Turning point neededToday’s Blue House meeting aimed at devising strategies for growth through innovation holds the key to the success of President Moon Jae-in’s economic policy. If successful, the meeting could offer a breakthrough in its lackluster achievements so far. Despite his glitzy goals of revitalizing the economy by creating more jobs, income-driven growth, fairer distribution of wealth and innovative growth, the results are disappointing as seen in the soaring jobless rate — a whopping 22 percent — for the young generation. Except for robust performances by the semiconductors and petrochemical industries, our economy still faces a bumpy road ahead.
Above all, the buzz word “income-led growth” has suddenly disappeared. The government’s pressure on companies to rapidly raise wages, readjust their base salary and put their contract workers on the permanent payroll only led them to lay off employees and scale down investments. The labor market is under severe distress from the administration’s heavy-handed push for wage hikes. 90 percent of mom and pop stores across the country say that they would save their labor costs first.
Participants at the Blue House meeting must confront such gloomy realities. The government’s bold economic agenda can hardly work miracles due to the huge burden our corporate sector has to bear down the road. Entrepreneurs can hardly afford to consider investment and employment when the government is only bent on forcing them to follow its commands.
The government must learn lessons from the United States and Japan. In the United States, there is no discrimination between existing industries and new enterprises. Businesses are allowed to do whatever they want, except for a few exceptions. As a result, the U.S. economy can adapt remarkably. The top 10 listed companies on the New York Stock Exchange have been replaced with tech companies such as Facebook, Apple, Google and Amazon.

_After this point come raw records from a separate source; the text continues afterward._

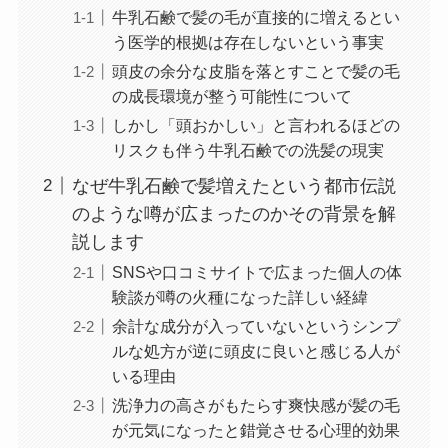
牛乳石鹸で髪の毛が直接的に増えるとい
う医学的根拠は存在しないという事実
頭皮の余分な皮脂を落とすことで髪の毛
の成長環境が整う可能性について
しかし「頭おかしい」と言われるほどの
リスクも伴う牛乳石鹸での洗髪の現実
なぜ牛乳石鹸で髪増えたという都市伝説
のような噂が広まったのかその背景を解
説します
SNSや口コミサイトで広まった個人の体
験談が噂の火種になった詳しい経緯
余計な成分が入っていないというシンプ
ルな処方が逆に頭皮に良いと感じる人が
いる理由
洗浄力の高さがもたらす爽快感が髪の毛
が元気になったと錯覚させる心理的効果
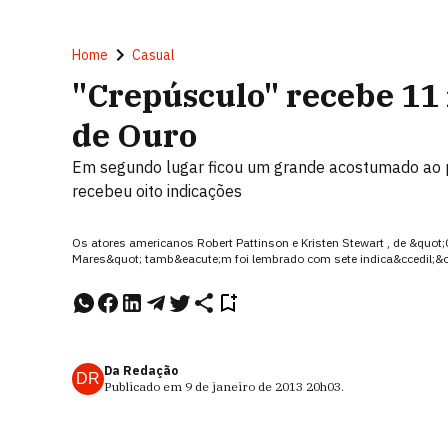
Home
Casual
"Crepúsculo" recebe 11
de Ouro
Em segundo lugar ficou um grande acostumado ao pr
recebeu oito indicações
Os atores americanos Robert Pattinson e Kristen Stewart , de &quo
Mares&quot; tamb&eacute;m foi lembrado com sete indica&ccedil;&oti
Da Redação
DR
Publicado em
9 de janeiro de 2013
20h03
.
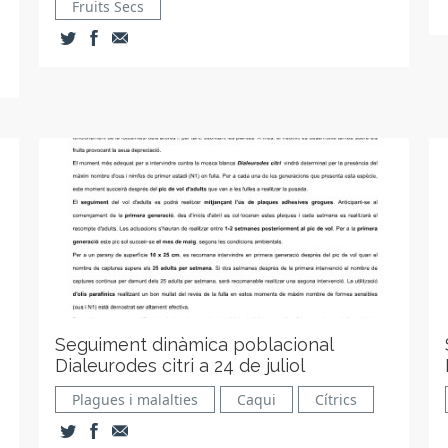
Fruits Secs
Seguiment dinàmica poblacional
Dialeurodes citri a 24 de juliol
Plagues i malalties
Caqui
Cítrics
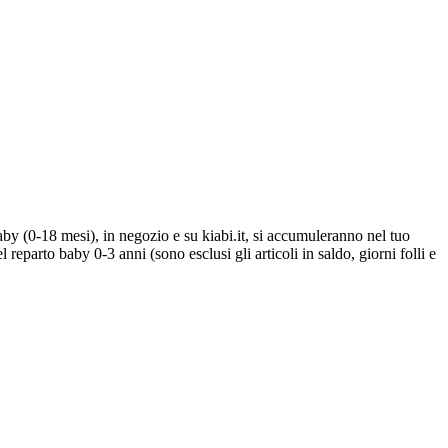
aby (0-18 mesi), in negozio e su kiabi.it, si accumuleranno nel tuo
parto baby 0-3 anni (sono esclusi gli articoli in saldo, giorni folli e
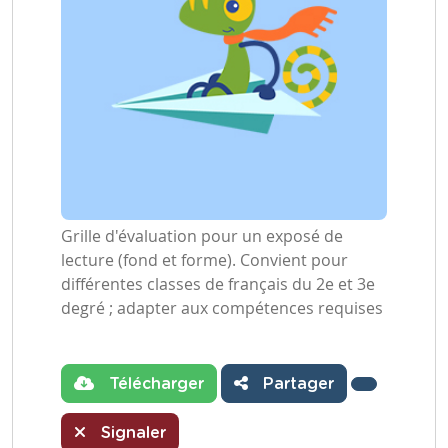
Grille d'évaluation pour un exposé de
lecture (fond et forme). Convient pour
différentes classes de français du 2e et 3e
degré ; adapter aux compétences requises
Télécharger
Partager
Signaler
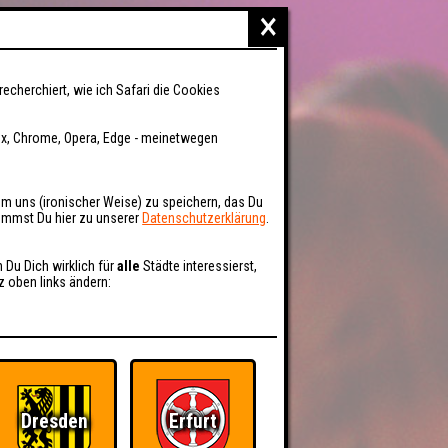
×
recherchiert, wie ich Safari die Cookies
fox, Chrome, Opera, Edge - meinetwegen
um uns (ironischer Weise) zu speichern, das Du
kommst Du hier zu unserer
Datenschutzerklärung
.
n Du Dich wirklich für
alle
Städte interessierst,
z oben links ändern:
Dresden
Erfurt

In Japan, too, its flagship companies in electronics are recovering thanks to four years of tough restructuring. As a result, the Nikkei Index has climbed to the level it was at shortly before the Bubble Burst two decades ago, and companies are looking for workers.
Korea must follow such a track to rejuvenate our economy. Top priority should be put on deregulation. Interest groups and civic groups must not hamper the recovery. As other countries develop cutting-edge industries through the fusion of fintech, Big Data and AI, we cannot lag behind because of their selfishness.